My slogan for this year was “Create and Complete,” and I need to keep it for 2010 too at this rate!

Decided that posting pix of stash is probably counter productive because in reveling in stash and my plans for it I fool my mind into believing I actually accomplished something.  Something other than shopping, that is.

The stupiphany of the day hit me like a ton of bricks.  A thought that came out of nowhere as I was taking a short walk enjoying fresh air and sunshine this morning.

I finally realized that it’s a good thing that I can’t sing.

Never in my whole life was I ever allowed to be in a choir or a chorus.  In high school I was told to mouth the words for the Christmas concert so as not to ruin the performance of the other 599 girls!  When my son was two he was already telling me not to sing.  Apparently even my humming is off key, although it sounds perfect to me.

Today I realized that if I could sing this would be one more distraction in my life.  I have enough trouble with the things I am blessed to be able to do.  If I was always rushing off to  practice with the Sweet Adelines I probably wouldn’t be as good at writing, art, or quilting.  And given that Islamic worship takes a different (and to me less distracting) form, I might miss choral music.

Parting is such sweet sorrow …

garage sale rejects… especially when it comes to one’s fabric stash!

Our guild is having its annual garage sale next week so I bravely went through my bins and pulled out fabric I could sell to fellow addicts quilters.  No prizes for guessing what I’ll do with all that money.

After bagging and pricing my pile, these are the ones that upon mature consideration I decided I just am not yet ready to part with.  Actually there’s even a few more because just yesterday I bought Susan Teece’s Roses and Windows pattern and decided to keep some pink and burgundy fabric until I’ve made the roses.  After all it is an annual sale.  Susan did a workshop on this in May but with traveling to Phoenix it wasn’t possible for me to attend.

There’s a rationale of sorts behind my other keep choices in the photo.  The red is what I used to screen print the animal faces and with matching fabric the possibilities of making a jacket are that much easier.

The black and white bears and the green turtles are in honour of my preliterate assistant and partner in creativity.  The green bandana on the right is a Lily Pulitzer Race for the Cure design, and it occurred to me that this might be useful for a workshop Susan Purney Mark is developing for spring.  And the other fabrics suddenly presented more possibilities than I had seen as I pulled them from their bins.

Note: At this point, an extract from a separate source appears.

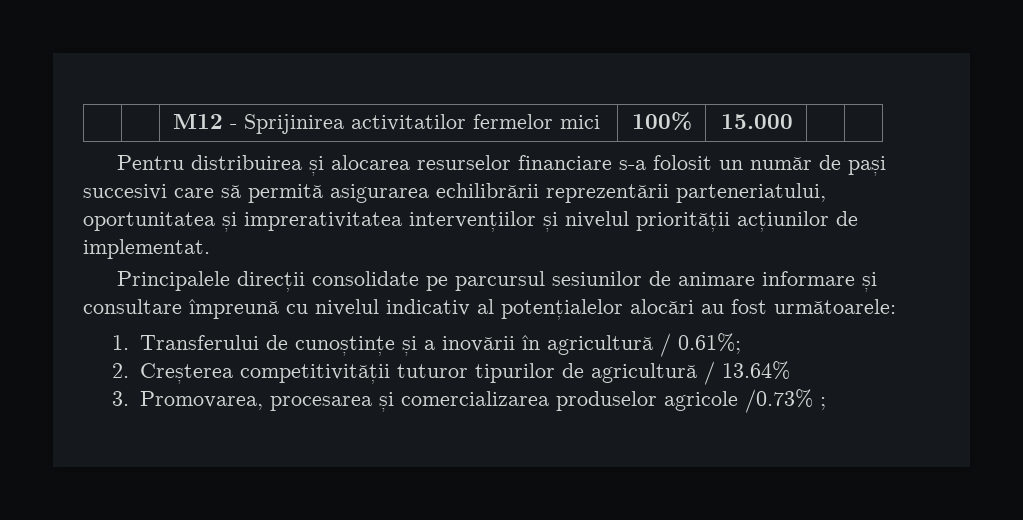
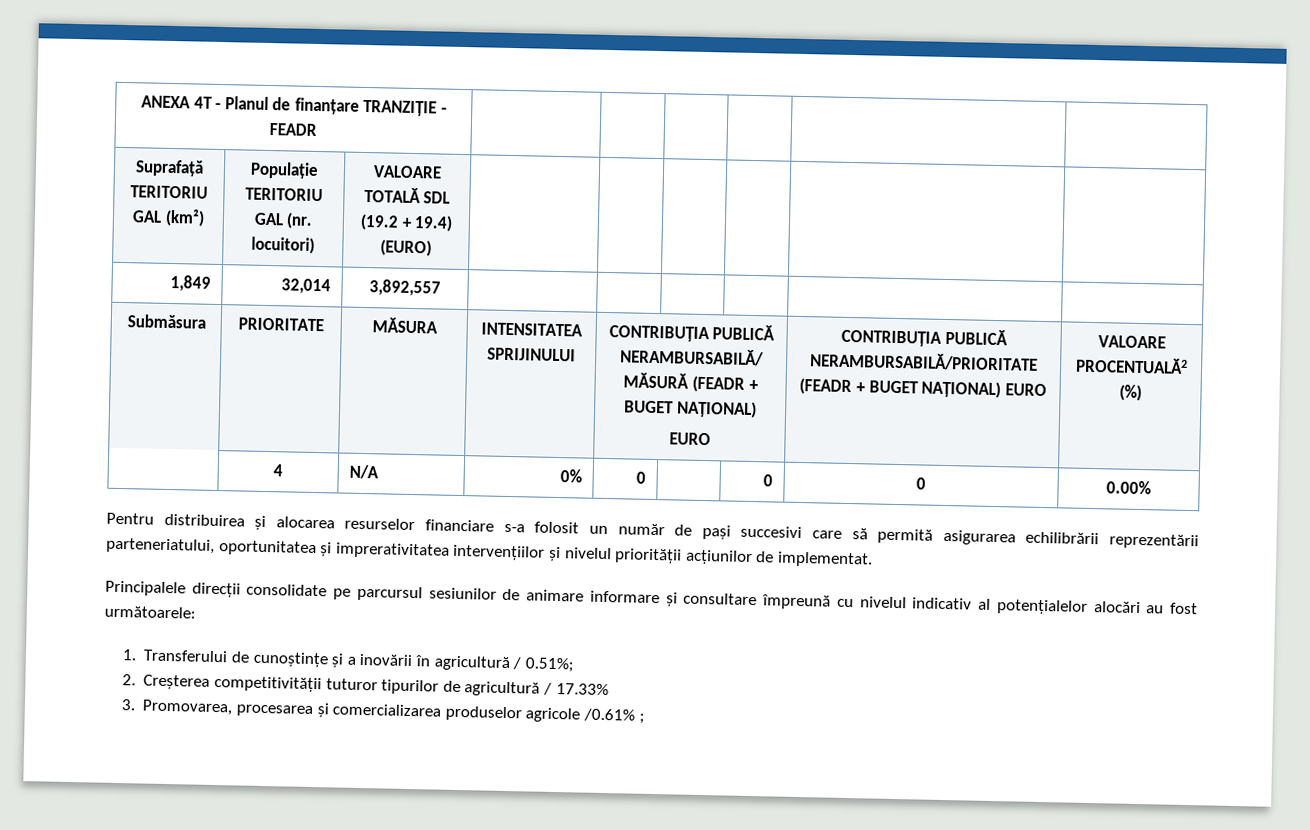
[172,114,600,134] [632,112,693,130] [721,114,794,129] | | M12 - Sprijinirea activitatilor fermelor mici | 100% | 15.000 | | -> [140,95,448,117] [269,123,317,136] [135,159,204,177] [130,185,208,199] [132,208,205,227] [250,161,319,180] [245,187,323,202] [253,212,314,229] [251,236,315,254] [373,165,442,179] [363,186,451,204] [359,213,454,232] [380,239,432,257] [170,274,212,292] [281,278,332,295] [369,279,441,297] [126,314,206,329] [238,317,324,332] [371,317,438,334] [481,322,583,337] [487,347,576,362] [608,324,776,343] [620,347,764,367] [623,372,759,393] [624,400,757,419] [668,432,711,446] [841,328,1008,347] [810,351,1038,372] [799,377,1047,399] [1097,335,1166,349] [1074,356,1188,374] [1119,384,1142,402] [273,464,283,477] [348,464,379,480] [560,469,583,483] [636,471,647,484] [763,474,774,487] [916,477,927,490] [1106,480,1151,495] ANEXA 4T - Planul de finanțare TRANZIȚIE - FEADR | | | | | | // Suprafață TERITORIU GAL (km²) | Populație TERITORIU GAL (nr. locuitori) | VALOARE TOTALĂ SDL (19.2 + 19.4) (EURO) | | | | | | // 1,849 | 32,014 | 3,892,557 | | | | | | // Submăsura | PRIORITATE | MĂSURA | INTENSITATEA SPRIJINULUI | CONTRIBUȚIA PUBLICĂ NERAMBURSABILĂ/ MĂSURĂ (FEADR + BUGET NAȚIONAL) // EURO | CONTRIBUȚIA PUBLICĂ NERAMBURSABILĂ/PRIORITATE (FEADR + BUGET NAȚIONAL) EURO | VALOARE PROCENTUALĂ2 (%) // | 4 | N/A | 0% | 0 | | 0 | 0 | 0.00%
[678,333,742,354] 0.61%; -> [524,657,574,673] 0.51%;
[722,361,791,380] 13.64% -> [555,683,609,696] 17.33%
[745,389,814,413] /0.73% -> [582,708,635,722] /0.61%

Does anyone else go through these gyrations?  It boggles my mind that I supposedly cleaned out my stash before moving here, sold some to Fabric Traders, and STILL have a pile to go!

 

 

Trading Fabric



Yesterday we went to Sidney and I took the opportunity to unload more of my ancient stash at Fabric Traders — the website is http://www.fabrictraders.ca

You get store credit in exchange for what you bring in, good for up to a year. Of course that is like those packets of chocolate cookies that say “Best before July 27, 2012 at 7:54 p.m.” Does anyone ever put it to the test?

I used my whole credit yesterday and these are two of the fabrics I picked. The one on the right has a thin line of gold in the black, which doesn’t show up too well on the scan. BUT if you click for an enlarged image it does show up. I also found a heavy cotton with rattan print, one with a tiny pattern like a parquet floor in soft yellow, blue, and red, and a fat quarter with teddy bears on it.

The bears will be going into a flapbook I’m working on for my grandson. Everything else has a geometric/woven/baskety look to it. This was a huge look in the late 70′s and I think it’s coming back.

And it’s satisfying to think that some of the old, old stuff is gone. Some was conversation prints of the “What was I thinking?” sort, others were calico prints and paisleys. I like paisley but I think I’ve looked at those particular fabrics for too long, and it’s not really in line with what I’m doing now.